Recast them as actually ‘rational in reality’ and only miraculous if somehow that reality’s not been noticed.
Like, the feeding of the 5000 was really just everyone sharing – but if that's not noticed, it's a miracle. Or Jesus was really walking on a sandbar, not water – but if that's not noticed, it's a miracle. Or Tabitha wasn't really dead but just unconscious – but if that's not noticed, then we call it a miracle when she's raised.
I have to admit, I don't find those explanations terrifically interesting. But I also don't consider them necessary. Because whatever the Enlightenment sought to suggest and affirm and ultimately wield on western epistemologies – theories of knowledge and how we learn – the Bible’s not a scientific treatise.
It’s revelation. It’s stories meant to reveal. It’s not stories told simply to communicate facts. It’s stories told to reveal and communicate MEANING.
And sometimes LOTS of meaning, and layers of meaning, and varieties of meaning. Because that's how stories work, and that's their point.
So was there a raising of Tabitha? There was. And how did it happen? All will be revealed, says the writer of the Acts of the Apostles: let me tell you the story.

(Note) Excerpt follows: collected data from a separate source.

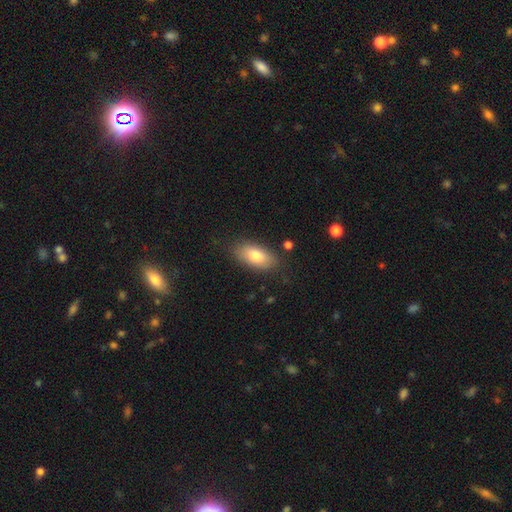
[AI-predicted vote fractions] The model was most divided on "smooth or featured": smooth: 80%, featured or disk: 14%, star or artifact: 7%. More confident: how rounded — in between (89%); merging — none (82%).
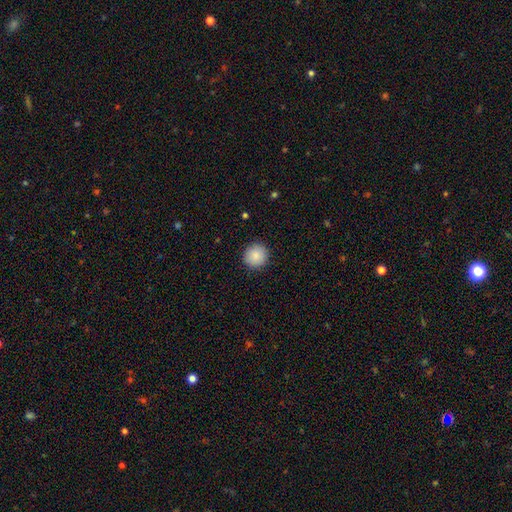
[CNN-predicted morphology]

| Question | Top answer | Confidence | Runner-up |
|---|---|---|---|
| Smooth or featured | smooth | 89% | star or artifact (8%) |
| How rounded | round | 94% | in between (5%) |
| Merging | none | 91% | minor disturbance (6%) |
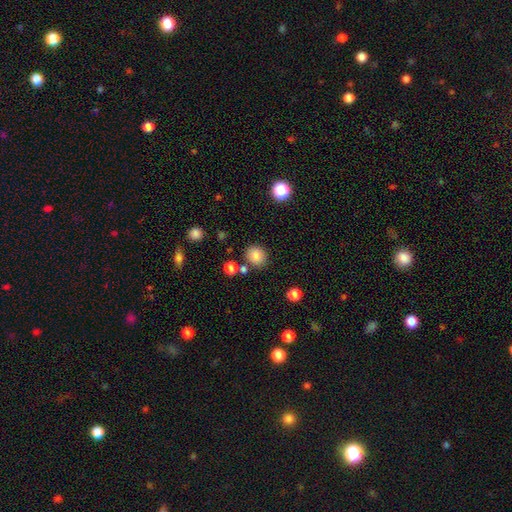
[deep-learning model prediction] A smooth galaxy with no disk features (83%) that is round (78%). Merging: none (82%).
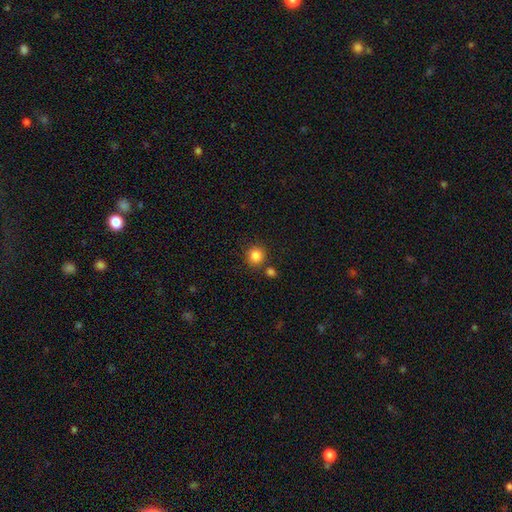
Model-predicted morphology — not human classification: smooth-or-featured: smooth: 85% | star or artifact: 11% | featured or disk: 4%
  how-rounded: round: 90% | in between: 9% | cigar-shaped: 1%
  merging: none: 80% | minor disturbance: 9% | merger: 8% | major disturbance: 3%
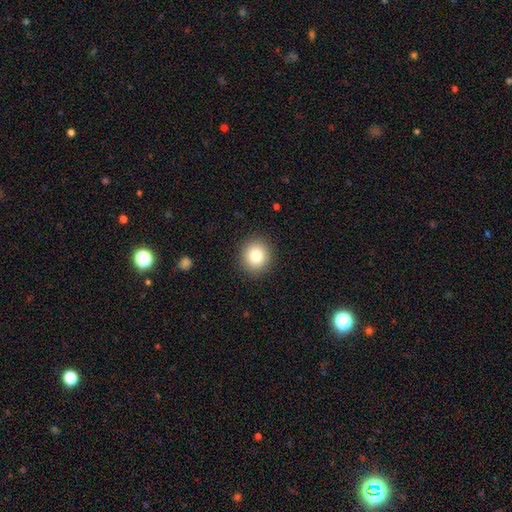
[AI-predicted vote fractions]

The story of Tabitha. That's her name in Aramaic, the sort of Hebrew-adjacent language that Jesus and the disciples would have spoken, while the same name in Greek is 'Dorcas'.
Which may seem like a sort of throwaway line in this passage from Acts, but in fact what it tells us is that she's connected with – and moves in – both the Jewish-Christian community and the non-Jewish or Gentile Greek-speaking community in Lydda, which is the place where she lives.
Which suggests she's a person of some importance in her community, Tabitha. She's called in this passage a 'disciple' – it's the only place in the Bible where the female version of the Greek word is used. So her faithfulness and her discipleship are important in the early Church and in her wider community, but we can also tell that she's a person of some importance in her community quite literally because the house where she lives has an 'upper room'.
We learn that because that's where her body is laid out when she dies, but just the fact of having an upper room – living in a place with two storeys – is a mark at this time of a certain degree of affluence. However this happened, whether by birth or by marriage or – less likely but still possible – her own initiative or enterprise, Tabitha's a woman whose life has been shaped by the experience of comfort and some wealth.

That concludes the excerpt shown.